I started by collecting company profiles from the US and EU (mostly US) and building a simple spreadsheet database with company names and websites. The goal: find active businesses that have remote tech jobs, so I'd know exactly who to crawl.

Once I had that database, the next question was: how do I collect jobs from those companies without building a separate scraper for each one? Maintaining a custom scraper per company website is simply impossible at scale.

The answer: an LLM.
Why not use an LLM to find each company's career page, then extract the raw text from the page -> feed it to the LLM -> get structured JSON back that goes straight into my database?

And yeah - it worked. But there's one major downside you have to admit: LLMs hallucinate, and you won't get perfectly structured data 100% of the time.

So I built a multi-level enrichment pipeline: feed the job description to the LLM -> extract the structured data -> then run a simple regex extractor over the raw text to catch anything the LLM missed and fill in the gaps in the JSON.

How do I crawl and keep tech jobs fresh?

Instead of building a crawler from scratch, I used an open-source crawler that already had everything I needed, paired with BullMQ as the queue system. Each company gets its own job in the queue that periodically checks whether its listings are still live or have been taken down.

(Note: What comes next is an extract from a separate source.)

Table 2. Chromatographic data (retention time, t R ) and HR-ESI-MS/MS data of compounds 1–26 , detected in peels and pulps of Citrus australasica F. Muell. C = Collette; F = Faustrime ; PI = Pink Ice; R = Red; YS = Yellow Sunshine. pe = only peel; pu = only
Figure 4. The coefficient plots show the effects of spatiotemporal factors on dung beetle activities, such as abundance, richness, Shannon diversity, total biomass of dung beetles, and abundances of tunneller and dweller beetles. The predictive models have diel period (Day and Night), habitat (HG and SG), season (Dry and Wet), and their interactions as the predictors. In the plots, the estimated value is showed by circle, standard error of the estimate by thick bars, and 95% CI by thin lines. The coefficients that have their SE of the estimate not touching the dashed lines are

That's what I'm trying to deliver:
1. Fresh jobs - checking daily whether each listing is still alive
2. Verified jobs - filtering out ghost jobs so you don't waste time on postings that were never real

How much do I spend on enrichment?

Right now I'm using DeepSeek as my main AI provider, and their pricing works well for me - enriching 250K jobs cost me around $90.

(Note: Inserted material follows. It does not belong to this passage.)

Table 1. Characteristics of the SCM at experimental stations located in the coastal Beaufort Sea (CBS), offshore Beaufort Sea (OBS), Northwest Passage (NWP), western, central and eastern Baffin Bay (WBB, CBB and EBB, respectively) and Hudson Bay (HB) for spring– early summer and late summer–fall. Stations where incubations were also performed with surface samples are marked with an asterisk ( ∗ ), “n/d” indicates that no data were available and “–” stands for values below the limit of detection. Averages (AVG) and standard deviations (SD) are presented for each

Cache hits are doing a lot of the heavy lifting here. If you're building something similar, it's worth structuring your prompts specifically to maximize cache hit rates.

Are these tech jobs reliable?

Yes. I verify every company before adding it to the database, and every job posting goes through LLM verification with a quality score. At the bottom of each job description you'll find the red flags the LLM detected - things like mismatched seniority level vs. requirements, role mixing, or excessive demands. If the list is empty, the listing looks reasonable.

How am I different from LinkedIn or Indeed?

LinkedIn and Indeed optimize for volume - anyone can post anything, and stale or fake listings can sit there for months. I'm optimizing for the opposite:

1. Every job is checked daily. If it's gone from the company's career page, it's gone from my platform.
2. Ghost jobs get filtered out. Big boards have no incentive to remove them - companies pay to post. I have every incentive to remove them, because wasted applications are the whole problem I'm solving.
3. Every listing is enriched. Salary signals, remote scope, timezone requirements, red flags - extracted and structured so you can filter on what actually matters, instead of reading 40 paragraphs to find out the "remote" job requires 3 days in an office in Ohio.

I'm not trying to have the most jobs. I'm trying to have the jobs that are actually worth applying to.